* Source passage
>>>

The "Bus Routes" problem is a shortest-path challenge on a graph where each node is a bus route and edges represent shared stops. By mapping stops to routes and applying Breadth-First Search, we efficiently find the minimum number of buses needed to go from the source to the target. The key insight is to treat routes as nodes and use BFS to explore possible transfers, ensuring optimal performance even with large input sizes.

<<<

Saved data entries

>>>

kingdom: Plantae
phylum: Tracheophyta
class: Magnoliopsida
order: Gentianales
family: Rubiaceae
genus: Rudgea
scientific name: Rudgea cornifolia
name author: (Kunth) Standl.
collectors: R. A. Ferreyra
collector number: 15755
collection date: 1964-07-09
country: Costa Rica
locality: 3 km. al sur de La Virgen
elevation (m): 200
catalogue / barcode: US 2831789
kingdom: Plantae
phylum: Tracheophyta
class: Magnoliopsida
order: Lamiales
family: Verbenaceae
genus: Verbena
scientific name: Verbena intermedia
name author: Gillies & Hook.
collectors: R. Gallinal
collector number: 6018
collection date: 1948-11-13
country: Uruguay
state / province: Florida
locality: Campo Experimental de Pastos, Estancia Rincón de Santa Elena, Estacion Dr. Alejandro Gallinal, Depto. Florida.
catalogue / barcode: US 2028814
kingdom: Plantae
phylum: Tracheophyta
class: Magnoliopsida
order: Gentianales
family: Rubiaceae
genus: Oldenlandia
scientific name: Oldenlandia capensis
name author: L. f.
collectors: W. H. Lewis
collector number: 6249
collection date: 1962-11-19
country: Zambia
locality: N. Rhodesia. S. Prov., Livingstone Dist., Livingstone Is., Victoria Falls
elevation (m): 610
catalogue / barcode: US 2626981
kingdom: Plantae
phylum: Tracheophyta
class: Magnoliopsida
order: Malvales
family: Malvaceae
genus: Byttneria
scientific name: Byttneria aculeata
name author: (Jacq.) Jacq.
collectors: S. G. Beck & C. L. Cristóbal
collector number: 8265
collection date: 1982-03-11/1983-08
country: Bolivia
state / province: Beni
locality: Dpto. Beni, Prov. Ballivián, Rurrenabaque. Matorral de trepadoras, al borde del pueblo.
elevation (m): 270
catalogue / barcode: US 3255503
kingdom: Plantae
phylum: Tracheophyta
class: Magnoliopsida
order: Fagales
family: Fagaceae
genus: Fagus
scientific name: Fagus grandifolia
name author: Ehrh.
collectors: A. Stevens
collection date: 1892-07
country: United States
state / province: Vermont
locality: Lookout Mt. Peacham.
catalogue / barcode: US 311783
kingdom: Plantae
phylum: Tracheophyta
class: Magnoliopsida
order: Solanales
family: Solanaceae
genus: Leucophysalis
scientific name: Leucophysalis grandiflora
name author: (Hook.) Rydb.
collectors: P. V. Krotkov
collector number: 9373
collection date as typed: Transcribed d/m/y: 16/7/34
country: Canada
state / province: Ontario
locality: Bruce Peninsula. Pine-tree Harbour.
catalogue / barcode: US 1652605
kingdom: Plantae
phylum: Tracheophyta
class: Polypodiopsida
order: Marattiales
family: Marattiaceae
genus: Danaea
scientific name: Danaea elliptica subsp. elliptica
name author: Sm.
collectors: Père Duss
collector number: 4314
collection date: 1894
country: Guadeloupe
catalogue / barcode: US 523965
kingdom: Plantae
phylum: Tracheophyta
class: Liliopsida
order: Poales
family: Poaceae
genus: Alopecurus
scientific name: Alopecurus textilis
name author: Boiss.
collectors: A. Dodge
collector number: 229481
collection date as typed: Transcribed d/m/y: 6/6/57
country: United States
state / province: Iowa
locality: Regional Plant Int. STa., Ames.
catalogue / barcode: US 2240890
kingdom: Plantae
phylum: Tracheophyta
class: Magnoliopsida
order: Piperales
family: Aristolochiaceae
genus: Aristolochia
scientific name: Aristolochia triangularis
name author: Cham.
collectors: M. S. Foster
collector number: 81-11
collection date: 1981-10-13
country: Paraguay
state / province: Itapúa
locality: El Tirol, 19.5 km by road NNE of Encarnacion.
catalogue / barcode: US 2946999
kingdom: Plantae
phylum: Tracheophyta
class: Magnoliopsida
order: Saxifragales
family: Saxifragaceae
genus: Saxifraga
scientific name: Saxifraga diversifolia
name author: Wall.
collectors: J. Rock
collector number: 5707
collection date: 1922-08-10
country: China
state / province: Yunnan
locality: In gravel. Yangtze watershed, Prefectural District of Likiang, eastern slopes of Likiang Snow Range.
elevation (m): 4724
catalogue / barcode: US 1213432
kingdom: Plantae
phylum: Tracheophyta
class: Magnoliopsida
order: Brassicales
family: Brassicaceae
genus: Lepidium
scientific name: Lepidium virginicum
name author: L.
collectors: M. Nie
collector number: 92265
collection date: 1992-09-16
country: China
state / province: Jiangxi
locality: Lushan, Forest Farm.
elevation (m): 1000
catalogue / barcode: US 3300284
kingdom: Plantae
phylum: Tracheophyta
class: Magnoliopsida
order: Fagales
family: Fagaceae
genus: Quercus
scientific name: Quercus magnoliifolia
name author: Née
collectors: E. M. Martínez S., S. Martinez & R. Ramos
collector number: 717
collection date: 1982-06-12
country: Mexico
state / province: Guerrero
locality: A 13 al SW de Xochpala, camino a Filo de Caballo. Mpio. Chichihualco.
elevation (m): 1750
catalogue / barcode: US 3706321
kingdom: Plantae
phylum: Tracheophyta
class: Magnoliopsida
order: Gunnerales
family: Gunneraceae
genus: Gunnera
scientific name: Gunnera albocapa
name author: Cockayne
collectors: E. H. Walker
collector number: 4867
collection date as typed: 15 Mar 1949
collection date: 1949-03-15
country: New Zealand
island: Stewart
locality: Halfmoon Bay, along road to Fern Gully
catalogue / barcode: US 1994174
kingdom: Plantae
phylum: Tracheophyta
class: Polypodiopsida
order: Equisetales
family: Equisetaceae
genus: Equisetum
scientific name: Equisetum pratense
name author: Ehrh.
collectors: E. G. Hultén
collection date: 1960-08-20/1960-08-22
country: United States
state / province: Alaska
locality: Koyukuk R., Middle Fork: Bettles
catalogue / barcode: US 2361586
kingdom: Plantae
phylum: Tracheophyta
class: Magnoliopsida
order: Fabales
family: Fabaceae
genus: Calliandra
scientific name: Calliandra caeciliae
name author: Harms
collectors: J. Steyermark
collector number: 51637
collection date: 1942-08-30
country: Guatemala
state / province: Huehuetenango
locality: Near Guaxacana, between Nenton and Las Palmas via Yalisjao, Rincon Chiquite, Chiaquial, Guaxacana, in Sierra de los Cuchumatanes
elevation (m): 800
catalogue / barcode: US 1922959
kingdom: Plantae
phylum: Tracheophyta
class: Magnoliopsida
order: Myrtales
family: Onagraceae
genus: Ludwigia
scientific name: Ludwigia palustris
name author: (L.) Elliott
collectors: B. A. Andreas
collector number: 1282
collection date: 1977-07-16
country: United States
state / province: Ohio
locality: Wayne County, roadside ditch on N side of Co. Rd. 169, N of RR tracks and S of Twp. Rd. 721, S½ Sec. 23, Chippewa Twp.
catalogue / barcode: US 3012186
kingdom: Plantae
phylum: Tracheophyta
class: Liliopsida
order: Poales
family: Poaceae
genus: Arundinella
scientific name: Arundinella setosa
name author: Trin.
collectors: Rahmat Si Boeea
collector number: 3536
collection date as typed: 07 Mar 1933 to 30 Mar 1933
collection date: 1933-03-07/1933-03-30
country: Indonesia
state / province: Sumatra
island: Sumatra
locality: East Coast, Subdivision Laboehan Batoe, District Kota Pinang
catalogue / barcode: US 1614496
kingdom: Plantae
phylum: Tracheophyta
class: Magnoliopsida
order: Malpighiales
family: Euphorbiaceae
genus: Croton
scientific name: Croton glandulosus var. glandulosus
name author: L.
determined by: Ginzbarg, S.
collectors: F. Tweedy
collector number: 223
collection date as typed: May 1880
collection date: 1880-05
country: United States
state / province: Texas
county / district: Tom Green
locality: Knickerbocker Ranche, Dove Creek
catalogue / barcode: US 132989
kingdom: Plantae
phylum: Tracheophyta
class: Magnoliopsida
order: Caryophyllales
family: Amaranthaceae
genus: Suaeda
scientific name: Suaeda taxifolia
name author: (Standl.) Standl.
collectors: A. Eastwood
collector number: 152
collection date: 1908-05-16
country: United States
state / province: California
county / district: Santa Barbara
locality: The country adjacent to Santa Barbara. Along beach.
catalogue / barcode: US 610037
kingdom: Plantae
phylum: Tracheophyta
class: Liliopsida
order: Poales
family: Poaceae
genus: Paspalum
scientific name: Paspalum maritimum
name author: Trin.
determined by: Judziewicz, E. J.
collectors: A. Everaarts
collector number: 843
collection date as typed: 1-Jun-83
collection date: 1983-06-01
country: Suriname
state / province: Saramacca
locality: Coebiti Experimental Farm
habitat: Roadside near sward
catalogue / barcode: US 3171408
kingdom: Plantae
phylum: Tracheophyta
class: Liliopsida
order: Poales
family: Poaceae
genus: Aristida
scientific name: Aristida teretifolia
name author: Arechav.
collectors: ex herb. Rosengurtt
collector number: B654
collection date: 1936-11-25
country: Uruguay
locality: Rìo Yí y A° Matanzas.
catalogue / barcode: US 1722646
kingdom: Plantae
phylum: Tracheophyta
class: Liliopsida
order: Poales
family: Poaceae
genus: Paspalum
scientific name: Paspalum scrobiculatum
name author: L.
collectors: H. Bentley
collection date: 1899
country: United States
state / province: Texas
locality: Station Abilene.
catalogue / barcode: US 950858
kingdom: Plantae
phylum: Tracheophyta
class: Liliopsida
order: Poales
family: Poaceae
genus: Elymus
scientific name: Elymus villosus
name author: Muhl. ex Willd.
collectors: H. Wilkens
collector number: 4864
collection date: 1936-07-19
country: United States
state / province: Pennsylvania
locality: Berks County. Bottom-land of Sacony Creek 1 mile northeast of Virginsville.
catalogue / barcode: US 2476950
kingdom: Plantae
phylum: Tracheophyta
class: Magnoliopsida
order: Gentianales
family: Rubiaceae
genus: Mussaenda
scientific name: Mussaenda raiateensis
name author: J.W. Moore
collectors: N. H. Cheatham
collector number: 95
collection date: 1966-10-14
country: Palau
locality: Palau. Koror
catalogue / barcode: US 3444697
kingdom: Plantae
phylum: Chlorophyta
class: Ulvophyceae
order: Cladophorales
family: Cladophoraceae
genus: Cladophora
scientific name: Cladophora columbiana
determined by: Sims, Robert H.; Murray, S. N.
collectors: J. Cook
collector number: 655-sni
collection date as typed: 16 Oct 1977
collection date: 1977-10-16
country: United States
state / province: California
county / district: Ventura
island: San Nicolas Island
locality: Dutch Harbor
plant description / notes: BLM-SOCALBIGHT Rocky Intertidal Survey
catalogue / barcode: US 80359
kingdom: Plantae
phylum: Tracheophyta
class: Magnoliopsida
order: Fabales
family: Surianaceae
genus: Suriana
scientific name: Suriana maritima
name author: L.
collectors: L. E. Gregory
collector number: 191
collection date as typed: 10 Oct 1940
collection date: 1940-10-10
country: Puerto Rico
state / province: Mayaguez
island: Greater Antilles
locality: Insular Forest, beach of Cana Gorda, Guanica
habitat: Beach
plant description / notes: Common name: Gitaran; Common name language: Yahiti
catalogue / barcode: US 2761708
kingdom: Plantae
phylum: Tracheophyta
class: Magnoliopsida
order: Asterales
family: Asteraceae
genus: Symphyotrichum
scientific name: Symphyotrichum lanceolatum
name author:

<<<

* Your task
List each graph-theory term used in the passage on the "Bus Routes" problem. Count singular and plural forms, and a name with its abbreviation, only once.

* Written response
- shortest-path
- graph
- node (nodes)
- edges
- Breadth-First Search (BFS)